Casey Luskin stated those textbooks listed fell into at least one of these categories:
(1) Show embryo drawings that are either Haeckel’s originals or highly similar or near-identical versions of Haeckel’s illustrations — drawings that downplay and misrepresent the differences among early stages of vertebrate embryos;
(2) Have used these drawings as evidence for current evolutionary theory and not simply to provide some kind of historical context for evolutionary thinking;
(3) Have used their Haeckel-based drawings to overstate the actual similarities between early embryos, which is the key misrepresentation made by Haeckel, even if the textbooks do not completely endorse Haeckel’s false “recapitulation” theory. They then cite these overstated similarities as still-valid evidence for common ancestry.
Dan
For Pete's sake, I know what Luskin wrote, I've read it every time you linked to it.
I asked you what was incorrect about what Mader wrote about the embryology and what is anatomically incorrect about the illustrations she used.
It has become obvious that you are just going to parrot Luskin though rather than bother looking for yourself.
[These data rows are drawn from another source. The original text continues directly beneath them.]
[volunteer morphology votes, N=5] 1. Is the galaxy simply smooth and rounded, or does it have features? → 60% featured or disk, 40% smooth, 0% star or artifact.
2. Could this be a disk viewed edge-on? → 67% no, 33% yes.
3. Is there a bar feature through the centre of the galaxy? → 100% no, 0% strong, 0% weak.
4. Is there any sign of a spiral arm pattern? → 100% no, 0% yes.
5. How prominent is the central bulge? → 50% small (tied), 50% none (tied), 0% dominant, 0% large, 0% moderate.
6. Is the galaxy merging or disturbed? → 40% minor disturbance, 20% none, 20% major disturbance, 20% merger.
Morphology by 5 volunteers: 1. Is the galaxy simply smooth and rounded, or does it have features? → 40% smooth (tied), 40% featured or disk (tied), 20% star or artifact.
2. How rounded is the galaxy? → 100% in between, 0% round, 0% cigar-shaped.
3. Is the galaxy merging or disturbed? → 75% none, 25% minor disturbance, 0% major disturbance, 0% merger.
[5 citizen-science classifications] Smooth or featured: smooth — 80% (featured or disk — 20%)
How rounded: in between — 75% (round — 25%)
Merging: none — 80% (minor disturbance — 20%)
Besides, it seems to me that Luskins three points are rather spurious.
(1)
Show embryo drawings that are either Haeckel’s originals or highly similar or near-identical versions of Haeckel’s illustrations — drawings that downplay and misrepresent the differences among early stages of vertebrate embryos;
If the point of these drawings in the text book is to illustrate the similarities that modern embryology describes they need to be drawn in such a way as to clearly depict those similarities surely, as any illustrative drawing used as a teaching aid would do.
And they are not Haeckel's drawings as you first claimed, but modern versions.
(2)
Have used these drawings as evidence for current evolutionary theory and not simply to provide some kind of historical context for evolutionary thinking;
Not Haeckel's drawings. See above.
And you, or Luskin have yet to mention that modern embryology is an established part of current developmental biology and as such
should be mentioned in textbooks.
(3) Have used their Haeckel-based drawings to overstate the actual similarities between early embryos, which is the key misrepresentation made by Haeckel, even if the textbooks do not completely endorse Haeckel’s false “recapitulation” theory. They then cite these overstated similarities as still-valid evidence for common ancestry.
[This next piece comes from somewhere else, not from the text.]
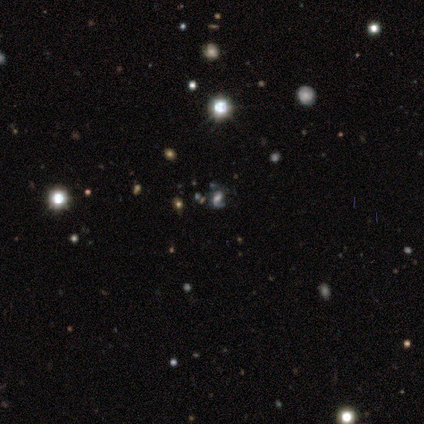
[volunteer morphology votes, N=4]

Ah, "Haeckel based" now is it? At least now you can stop saying they use Haeckel's drawings as you originally did.
See point (1).
As for the "
the textbooks do not completely endorse Haeckel’s false “recapitulation” theory" bit
, what a typically mealy-mouthed bit of creationist propaganda. They don't endorse Haeckel's recapitulation theory
at all.
Evolutionary developmental biology is a thing you know.... and it has nothing to do with recapulation theory.
Conclusion: You're tilting at windmills Don Quixote, maybe you'd be better off demonstrating the flaws of modern embryology if you want to claim that it provides no evidence or insights into the TOE.